Mr Blunkett will also say that legal migrant workers are needed to cover 600,000 job vacancies in the UK.
Pattern change
The government is also expected to face calls from the GMB union and the Transport and General Workers' Union for an armistice on unregulated workers in London, in an attempt to end exploitation.
 Mr Blunkett will say legal migrant workers are needed to fill jobs |
Mr Blunkett's speech comes a day after new research by the TUC indicated more of migrant workers were moving to the UK countryside. Using Mr Blunkett's register to contact migrant workers, the TUC's findings showed the pattern of migration into the UK was changing.
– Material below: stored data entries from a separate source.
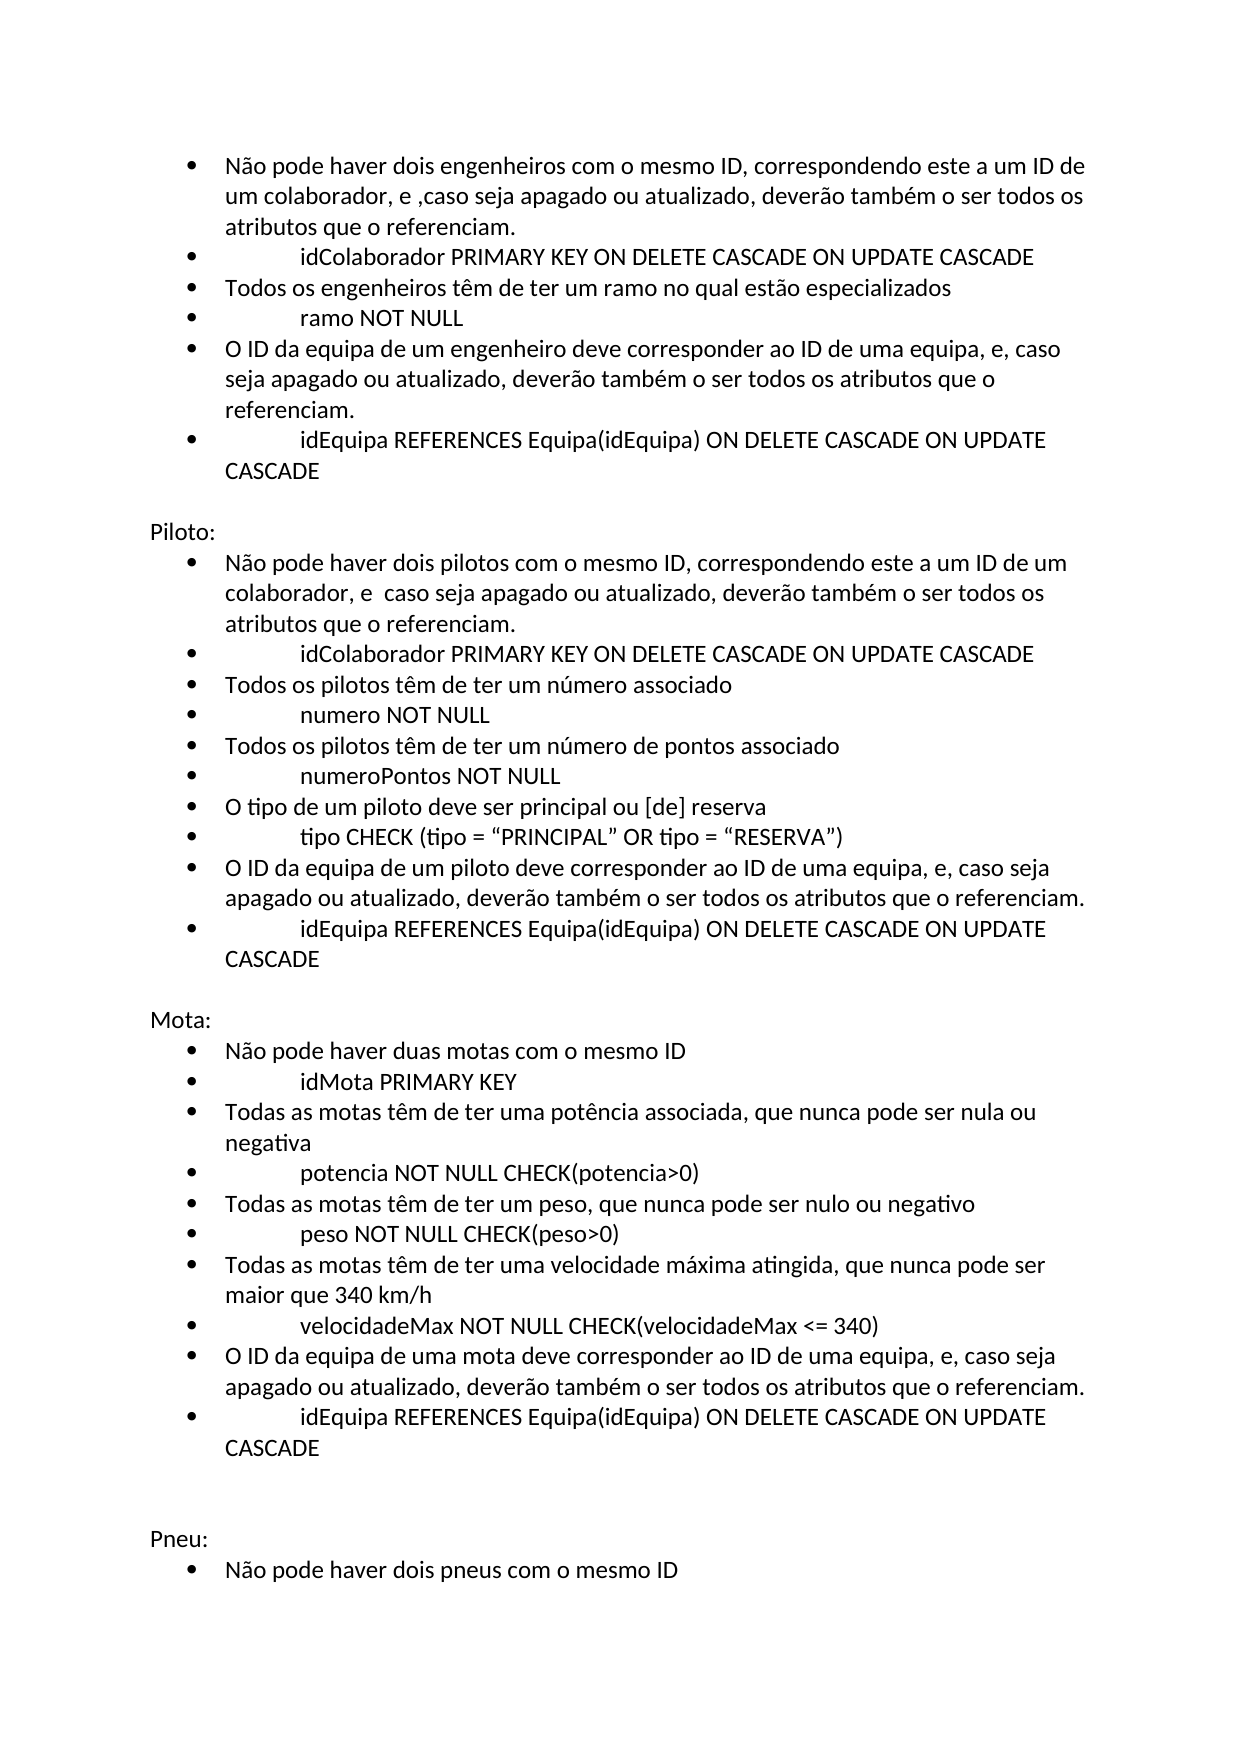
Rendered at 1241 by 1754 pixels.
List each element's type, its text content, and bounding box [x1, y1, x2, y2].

list Todos os pilotos têm de ter um número de pontos associado [187, 730, 1090, 760]
list idColaborador PRIMARY KEY ON DELETE CASCADE ON UPDATE CASCADE [187, 242, 1090, 272]
list O ID da equipa de uma mota deve corresponder ao ID de uma equipa, e, caso seja apagado ou atualizado, deverão também o ser todos os atributos que o referenciam. [187, 1340, 1090, 1401]
list Não pode haver dois engenheiros com o mesmo ID, correspondendo este a um ID de um colaborador, e ,caso seja apagado ou atualizado, deverão também o ser todos os atributos que o referenciam. [187, 150, 1090, 242]
list ramo NOT NULL [187, 303, 1090, 333]
list O tipo de um piloto deve ser principal ou [de] reserva [187, 791, 1090, 821]
list idColaborador PRIMARY KEY ON DELETE CASCADE ON UPDATE CASCADE [187, 638, 1090, 669]
list idEquipa REFERENCES Equipa(idEquipa) ON DELETE CASCADE ON UPDATE CASCADE [187, 425, 1090, 486]
list Não pode haver dois pneus com o mesmo ID [187, 1554, 1090, 1584]
list Todas as motas têm de ter um peso, que nunca pode ser nulo ou negativo [187, 1188, 1090, 1218]
list velocidadeMax NOT NULL CHECK(velocidadeMax <= 340) [187, 1310, 1090, 1340]
list peso NOT NULL CHECK(peso>0) [187, 1218, 1090, 1249]
list tipo CHECK (tipo = “PRINCIPAL” OR tipo = “RESERVA”) [187, 821, 1090, 852]
list Todos os engenheiros têm de ter um ramo no qual estão especializados [187, 272, 1090, 303]
list idEquipa REFERENCES Equipa(idEquipa) ON DELETE CASCADE ON UPDATE CASCADE [187, 913, 1090, 974]
list potencia NOT NULL CHECK(potencia>0) [187, 1157, 1090, 1188]
list Todas as motas têm de ter uma velocidade máxima atingida, que nunca pode ser maior que 340 km/h [187, 1249, 1090, 1310]
list numero NOT NULL [187, 699, 1090, 730]
text Piloto: [150, 516, 1090, 547]
list O ID da equipa de um piloto deve corresponder ao ID de uma equipa, e, caso seja apagado ou atualizado, deverão também o ser todos os atributos que o referenciam. [187, 852, 1090, 913]
text Pneu: [150, 1523, 1090, 1554]
list Não pode haver dois pilotos com o mesmo ID, correspondendo este a um ID de um colaborador, e caso seja apagado ou atualizado, deverão também o ser todos os atributos que o referenciam. [187, 547, 1090, 638]
list idMota PRIMARY KEY [187, 1066, 1090, 1096]
list Todas as motas têm de ter uma potência associada, que nunca pode ser nula ou negativa [187, 1096, 1090, 1157]
list Todos os pilotos têm de ter um número associado [187, 669, 1090, 699]
text Mota: [150, 1004, 1090, 1035]
list idEquipa REFERENCES Equipa(idEquipa) ON DELETE CASCADE ON UPDATE CASCADE [187, 1401, 1090, 1462]
list O ID da equipa de um engenheiro deve corresponder ao ID de uma equipa, e, caso seja apagado ou atualizado, deverão também o ser todos os atributos que o referenciam. [187, 333, 1090, 425]
list numeroPontos NOT NULL [187, 760, 1090, 791]
list Não pode haver duas motas com o mesmo ID [187, 1035, 1090, 1066]
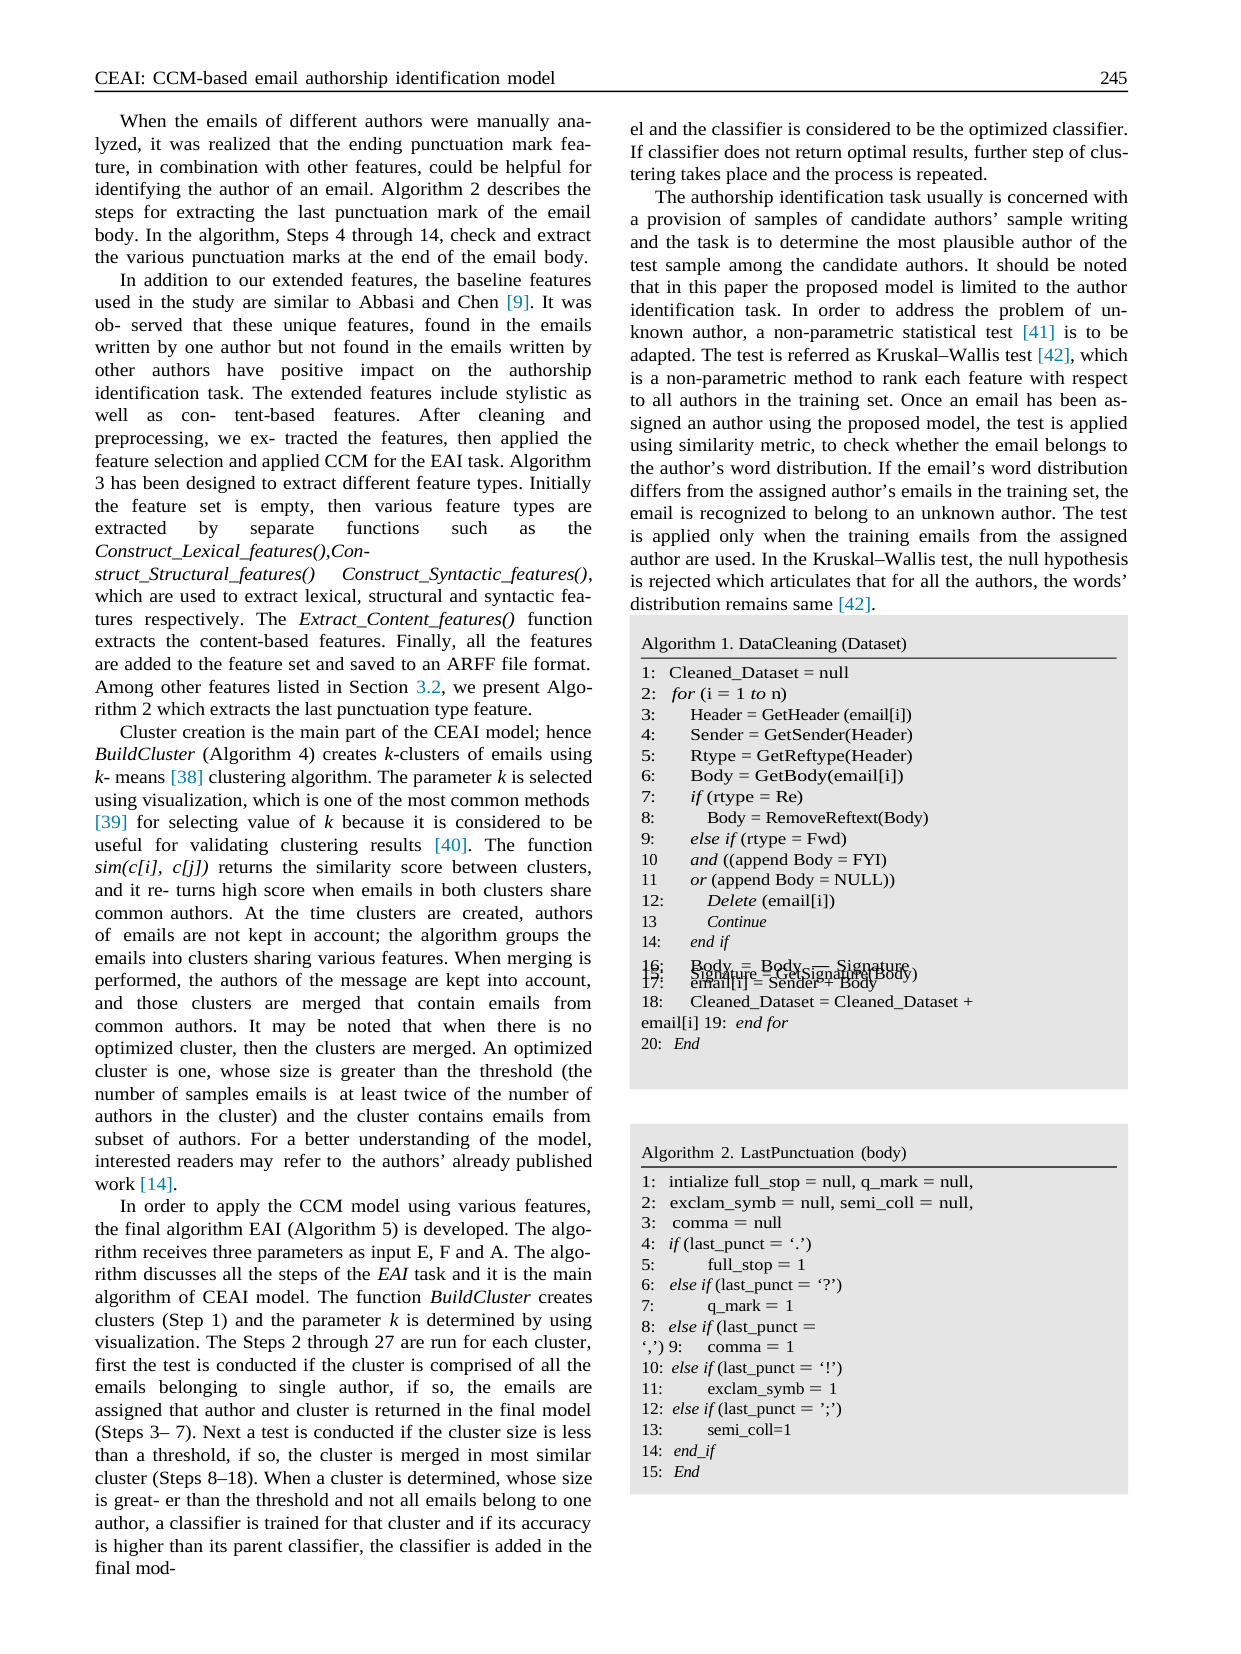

Workers from the new Eastern European EU states more likely to be found in rural areas and small towns, compared with earlier waves of migrant workers who had tended to settle in large towns and cities
Hard-to-fill jobs
A TUC leaflet was sent to workers with their registration certificates, and, in the six months from May to October 2004, 1,600 Eastern European workers responded.
The research found many were in hard-to fill rural jobs and filling a previously unmet demand for low paid labour.
The greatest number - 60% - were from Poland, followed by Slovaks at 13% and Czechs at 9%.
The most popular counties for the new arrivals were Lincolnshire, Norfolk, Kent and Sussex.